PASSAGE ▸

What you should turn in
You should submit, via the course Blackboard web site, a single zip file,
which should include:
- The OWL/XML file for your ontology.
- Your exported FOXML objects for your Fedora repository
- Your query input data streams produced in step 13 above.
What you will be graded on
You will be graded on:
- Ontology Design: completeness and validity.
- Fedora digital object design: correspondence to ontology, completeness,
ability to execute as specified
- Professionalism
You will NOT be graded on:
- Quantity of amazon products represented in you repository.
- Aesthetics of output beyond simple professionalism.

STUDY MATERIAL ▸
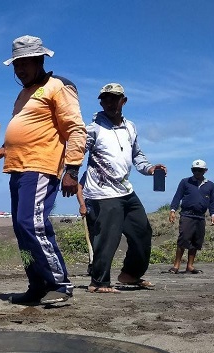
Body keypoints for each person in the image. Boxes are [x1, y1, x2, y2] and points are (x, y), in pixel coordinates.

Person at [0, 35, 86, 305]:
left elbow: (76, 130)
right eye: (17, 64)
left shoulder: (58, 86)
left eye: (26, 63)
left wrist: (72, 171)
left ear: (40, 60)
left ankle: (59, 283)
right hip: (18, 168)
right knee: (21, 227)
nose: (20, 70)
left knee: (33, 224)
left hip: (40, 167)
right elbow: (28, 130)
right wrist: (3, 150)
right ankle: (38, 285)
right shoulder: (22, 95)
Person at [82, 83, 166, 293]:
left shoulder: (131, 127)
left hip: (125, 189)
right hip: (102, 191)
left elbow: (137, 155)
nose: (110, 103)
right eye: (105, 99)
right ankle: (99, 282)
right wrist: (70, 176)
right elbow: (75, 152)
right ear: (101, 102)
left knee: (142, 232)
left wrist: (150, 169)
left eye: (114, 98)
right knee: (108, 237)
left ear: (123, 101)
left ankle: (130, 274)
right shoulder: (93, 129)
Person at [168, 159, 214, 274]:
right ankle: (176, 265)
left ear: (205, 171)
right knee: (183, 238)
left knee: (196, 241)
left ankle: (190, 266)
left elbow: (212, 202)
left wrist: (213, 214)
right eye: (194, 170)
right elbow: (177, 196)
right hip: (187, 215)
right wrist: (172, 210)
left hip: (200, 217)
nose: (197, 172)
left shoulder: (210, 185)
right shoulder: (185, 182)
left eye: (199, 170)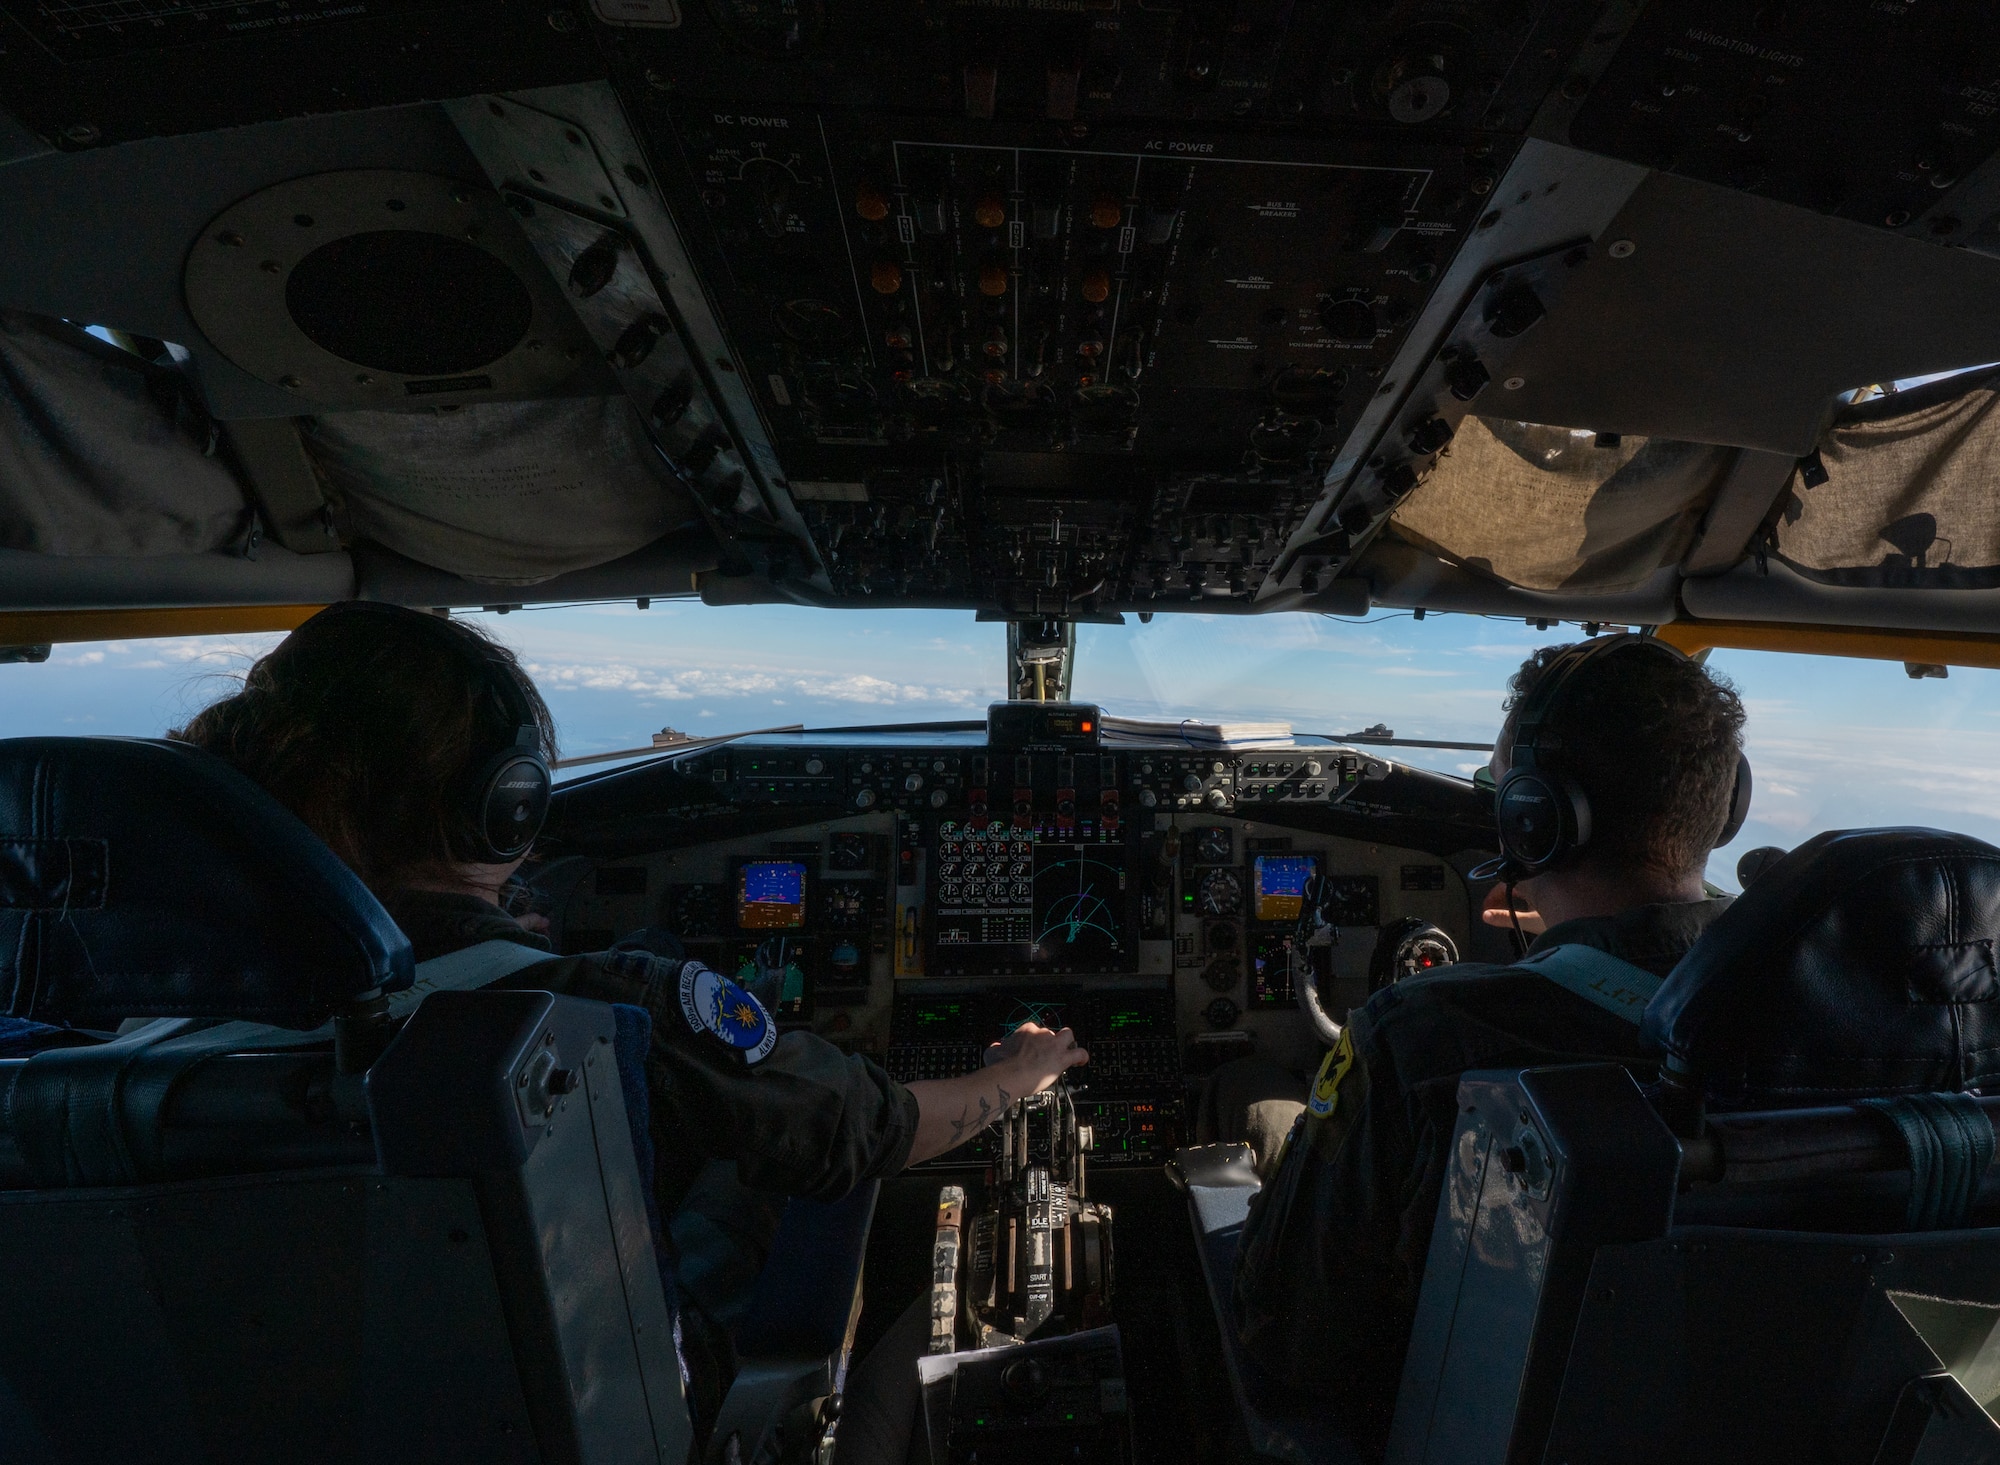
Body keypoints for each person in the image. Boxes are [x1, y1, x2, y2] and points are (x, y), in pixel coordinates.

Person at [170, 601, 1088, 1439]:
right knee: (771, 1147)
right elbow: (865, 1125)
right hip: (619, 1404)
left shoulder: (121, 1014)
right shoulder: (606, 1003)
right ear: (505, 804)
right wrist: (1019, 1073)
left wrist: (483, 941)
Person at [1230, 634, 1748, 1458]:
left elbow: (1290, 1333)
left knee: (1259, 1110)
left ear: (1533, 818)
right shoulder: (1807, 1016)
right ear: (1723, 808)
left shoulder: (1415, 1033)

TASK BRIEF ▸
Translate this sentence from the submission instructions into Spanish: "You should submit, via the course Blackboard web site, a single zip file, which should include:" Rely only on the submission instructions, not on the records.

COMPLETED EXERCISE ▸
Debe entregar, a través del sitio web Blackboard del curso, un único archivo zip, que debe incluir: